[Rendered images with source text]
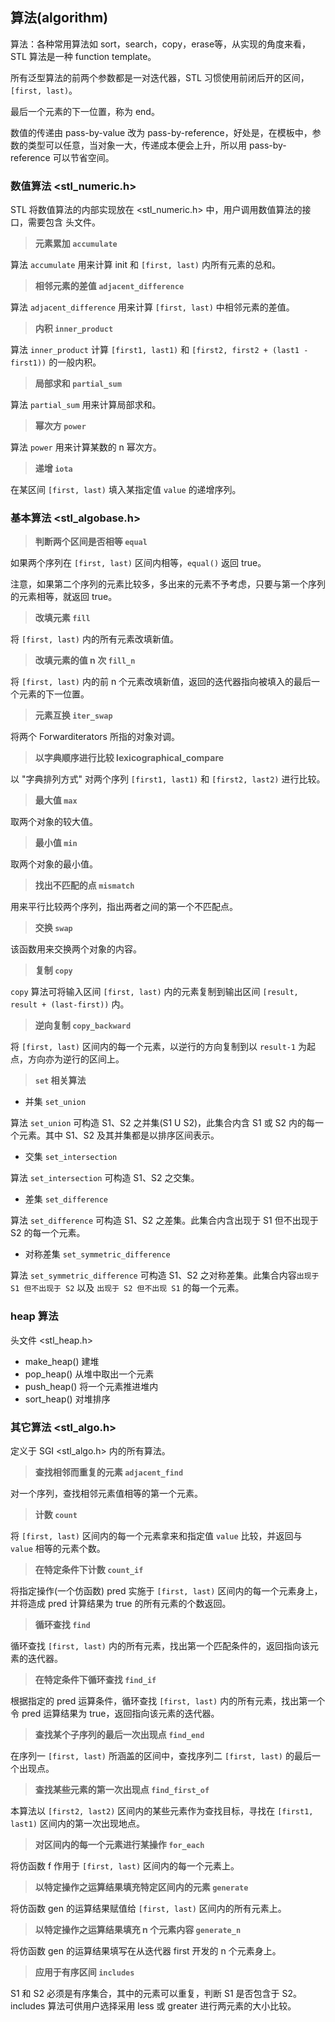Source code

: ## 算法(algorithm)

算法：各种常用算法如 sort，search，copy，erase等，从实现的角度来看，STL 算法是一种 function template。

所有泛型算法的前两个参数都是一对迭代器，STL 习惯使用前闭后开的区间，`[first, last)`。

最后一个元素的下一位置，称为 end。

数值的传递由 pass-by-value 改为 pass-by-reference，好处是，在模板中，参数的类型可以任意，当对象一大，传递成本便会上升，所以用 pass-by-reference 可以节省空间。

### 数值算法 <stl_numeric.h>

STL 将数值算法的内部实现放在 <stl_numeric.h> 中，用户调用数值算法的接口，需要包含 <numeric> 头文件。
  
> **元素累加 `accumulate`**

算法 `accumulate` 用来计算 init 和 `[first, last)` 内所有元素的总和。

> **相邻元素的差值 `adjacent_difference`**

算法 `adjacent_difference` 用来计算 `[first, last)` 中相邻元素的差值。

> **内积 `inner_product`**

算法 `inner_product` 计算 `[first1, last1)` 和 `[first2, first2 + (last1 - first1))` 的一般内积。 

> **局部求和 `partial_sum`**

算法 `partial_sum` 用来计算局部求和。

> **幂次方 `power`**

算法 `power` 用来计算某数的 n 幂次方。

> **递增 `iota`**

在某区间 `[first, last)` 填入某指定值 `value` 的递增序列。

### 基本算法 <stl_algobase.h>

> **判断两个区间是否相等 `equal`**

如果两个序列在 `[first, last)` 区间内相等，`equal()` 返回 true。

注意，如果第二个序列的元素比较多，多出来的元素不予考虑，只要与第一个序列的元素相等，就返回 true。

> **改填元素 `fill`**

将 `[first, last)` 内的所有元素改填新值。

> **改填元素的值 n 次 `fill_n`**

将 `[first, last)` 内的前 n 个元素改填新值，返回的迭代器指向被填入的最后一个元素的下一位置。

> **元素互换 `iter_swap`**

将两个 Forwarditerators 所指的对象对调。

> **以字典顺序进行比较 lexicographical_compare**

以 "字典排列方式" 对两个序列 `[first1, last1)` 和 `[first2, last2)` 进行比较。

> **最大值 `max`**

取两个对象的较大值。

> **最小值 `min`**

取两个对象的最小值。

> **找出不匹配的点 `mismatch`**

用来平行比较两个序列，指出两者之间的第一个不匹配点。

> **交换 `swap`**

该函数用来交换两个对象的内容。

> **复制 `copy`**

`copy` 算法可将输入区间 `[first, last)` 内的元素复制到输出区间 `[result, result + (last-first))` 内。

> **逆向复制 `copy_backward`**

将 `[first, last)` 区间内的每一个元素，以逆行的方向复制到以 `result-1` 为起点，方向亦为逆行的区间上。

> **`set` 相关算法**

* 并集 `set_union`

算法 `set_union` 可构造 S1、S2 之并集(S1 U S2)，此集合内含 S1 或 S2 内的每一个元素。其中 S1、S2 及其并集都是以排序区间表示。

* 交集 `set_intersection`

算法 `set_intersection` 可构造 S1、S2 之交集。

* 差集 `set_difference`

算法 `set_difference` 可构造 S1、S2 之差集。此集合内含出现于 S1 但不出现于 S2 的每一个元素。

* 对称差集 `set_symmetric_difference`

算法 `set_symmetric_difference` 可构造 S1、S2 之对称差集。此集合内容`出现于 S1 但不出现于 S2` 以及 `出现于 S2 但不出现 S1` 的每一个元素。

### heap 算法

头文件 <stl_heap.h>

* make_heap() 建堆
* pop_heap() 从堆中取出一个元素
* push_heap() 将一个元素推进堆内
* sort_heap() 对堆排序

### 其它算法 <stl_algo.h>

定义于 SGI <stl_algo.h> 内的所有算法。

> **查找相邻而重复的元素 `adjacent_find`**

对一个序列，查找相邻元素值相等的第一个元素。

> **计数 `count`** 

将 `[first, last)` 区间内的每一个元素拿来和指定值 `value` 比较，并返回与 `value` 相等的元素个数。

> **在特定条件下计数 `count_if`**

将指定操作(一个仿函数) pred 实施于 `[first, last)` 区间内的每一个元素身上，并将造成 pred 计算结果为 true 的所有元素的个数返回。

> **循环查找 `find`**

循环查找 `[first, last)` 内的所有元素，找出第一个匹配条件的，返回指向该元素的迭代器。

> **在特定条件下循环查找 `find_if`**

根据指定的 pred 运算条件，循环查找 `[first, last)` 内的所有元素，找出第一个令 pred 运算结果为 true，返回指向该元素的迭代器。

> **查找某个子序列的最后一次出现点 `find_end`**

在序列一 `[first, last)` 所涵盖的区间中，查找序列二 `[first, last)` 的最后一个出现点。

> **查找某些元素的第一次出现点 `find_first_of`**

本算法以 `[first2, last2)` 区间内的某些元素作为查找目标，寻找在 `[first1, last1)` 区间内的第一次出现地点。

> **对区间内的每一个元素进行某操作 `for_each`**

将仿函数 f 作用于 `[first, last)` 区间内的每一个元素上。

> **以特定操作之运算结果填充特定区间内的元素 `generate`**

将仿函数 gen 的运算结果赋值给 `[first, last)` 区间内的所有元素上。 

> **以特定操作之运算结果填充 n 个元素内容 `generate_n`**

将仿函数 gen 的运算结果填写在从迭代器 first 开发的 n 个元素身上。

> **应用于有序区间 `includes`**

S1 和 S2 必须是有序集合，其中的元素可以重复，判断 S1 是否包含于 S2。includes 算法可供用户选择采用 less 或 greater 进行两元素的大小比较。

Exercise instructions:
Rewrite the source text of the records above, replacing every occurrence of "仿函数" with "函数对象" and leaving everything else unchanged. Leave the pictures out of the answer.

Response to the task:
Source code

: ## 算法(algorithm)

算法：各种常用算法如 sort，search，copy，erase等，从实现的角度来看，STL 算法是一种 function template。

所有泛型算法的前两个参数都是一对迭代器，STL 习惯使用前闭后开的区间，`[first, last)`。

最后一个元素的下一位置，称为 end。

数值的传递由 pass-by-value 改为 pass-by-reference，好处是，在模板中，参数的类型可以任意，当对象一大，传递成本便会上升，所以用 pass-by-reference 可以节省空间。

### 数值算法 <stl_numeric.h>

STL 将数值算法的内部实现放在 <stl_numeric.h> 中，用户调用数值算法的接口，需要包含 <numeric> 头文件。
  
> **元素累加 `accumulate`**

算法 `accumulate` 用来计算 init 和 `[first, last)` 内所有元素的总和。

> **相邻元素的差值 `adjacent_difference`**

算法 `adjacent_difference` 用来计算 `[first, last)` 中相邻元素的差值。

> **内积 `inner_product`**

算法 `inner_product` 计算 `[first1, last1)` 和 `[first2, first2 + (last1 - first1))` 的一般内积。 

> **局部求和 `partial_sum`**

算法 `partial_sum` 用来计算局部求和。

> **幂次方 `power`**

算法 `power` 用来计算某数的 n 幂次方。

> **递增 `iota`**

在某区间 `[first, last)` 填入某指定值 `value` 的递增序列。

### 基本算法 <stl_algobase.h>

> **判断两个区间是否相等 `equal`**

如果两个序列在 `[first, last)` 区间内相等，`equal()` 返回 true。

注意，如果第二个序列的元素比较多，多出来的元素不予考虑，只要与第一个序列的元素相等，就返回 true。

> **改填元素 `fill`**

将 `[first, last)` 内的所有元素改填新值。

> **改填元素的值 n 次 `fill_n`**

将 `[first, last)` 内的前 n 个元素改填新值，返回的迭代器指向被填入的最后一个元素的下一位置。

> **元素互换 `iter_swap`**

将两个 Forwarditerators 所指的对象对调。

> **以字典顺序进行比较 lexicographical_compare**

以 "字典排列方式" 对两个序列 `[first1, last1)` 和 `[first2, last2)` 进行比较。

> **最大值 `max`**

取两个对象的较大值。

> **最小值 `min`**

取两个对象的最小值。

> **找出不匹配的点 `mismatch`**

用来平行比较两个序列，指出两者之间的第一个不匹配点。

> **交换 `swap`**

该函数用来交换两个对象的内容。

> **复制 `copy`**

`copy` 算法可将输入区间 `[first, last)` 内的元素复制到输出区间 `[result, result + (last-first))` 内。

> **逆向复制 `copy_backward`**

将 `[first, last)` 区间内的每一个元素，以逆行的方向复制到以 `result-1` 为起点，方向亦为逆行的区间上。

> **`set` 相关算法**

* 并集 `set_union`

算法 `set_union` 可构造 S1、S2 之并集(S1 U S2)，此集合内含 S1 或 S2 内的每一个元素。其中 S1、S2 及其并集都是以排序区间表示。

* 交集 `set_intersection`

算法 `set_intersection` 可构造 S1、S2 之交集。

* 差集 `set_difference`

算法 `set_difference` 可构造 S1、S2 之差集。此集合内含出现于 S1 但不出现于 S2 的每一个元素。

* 对称差集 `set_symmetric_difference`

算法 `set_symmetric_difference` 可构造 S1、S2 之对称差集。此集合内容`出现于 S1 但不出现于 S2` 以及 `出现于 S2 但不出现 S1` 的每一个元素。

### heap 算法

头文件 <stl_heap.h>

* make_heap() 建堆
* pop_heap() 从堆中取出一个元素
* push_heap() 将一个元素推进堆内
* sort_heap() 对堆排序

### 其它算法 <stl_algo.h>

定义于 SGI <stl_algo.h> 内的所有算法。

> **查找相邻而重复的元素 `adjacent_find`**

对一个序列，查找相邻元素值相等的第一个元素。

> **计数 `count`** 

将 `[first, last)` 区间内的每一个元素拿来和指定值 `value` 比较，并返回与 `value` 相等的元素个数。

> **在特定条件下计数 `count_if`**

将指定操作(一个函数对象) pred 实施于 `[first, last)` 区间内的每一个元素身上，并将造成 pred 计算结果为 true 的所有元素的个数返回。

> **循环查找 `find`**

循环查找 `[first, last)` 内的所有元素，找出第一个匹配条件的，返回指向该元素的迭代器。

> **在特定条件下循环查找 `find_if`**

根据指定的 pred 运算条件，循环查找 `[first, last)` 内的所有元素，找出第一个令 pred 运算结果为 true，返回指向该元素的迭代器。

> **查找某个子序列的最后一次出现点 `find_end`**

在序列一 `[first, last)` 所涵盖的区间中，查找序列二 `[first, last)` 的最后一个出现点。

> **查找某些元素的第一次出现点 `find_first_of`**

本算法以 `[first2, last2)` 区间内的某些元素作为查找目标，寻找在 `[first1, last1)` 区间内的第一次出现地点。

> **对区间内的每一个元素进行某操作 `for_each`**

将函数对象 f 作用于 `[first, last)` 区间内的每一个元素上。

> **以特定操作之运算结果填充特定区间内的元素 `generate`**

将函数对象 gen 的运算结果赋值给 `[first, last)` 区间内的所有元素上。 

> **以特定操作之运算结果填充 n 个元素内容 `generate_n`**

将函数对象 gen 的运算结果填写在从迭代器 first 开发的 n 个元素身上。

> **应用于有序区间 `includes`**

S1 和 S2 必须是有序集合，其中的元素可以重复，判断 S1 是否包含于 S2。includes 算法可供用户选择采用 less 或 greater 进行两元素的大小比较。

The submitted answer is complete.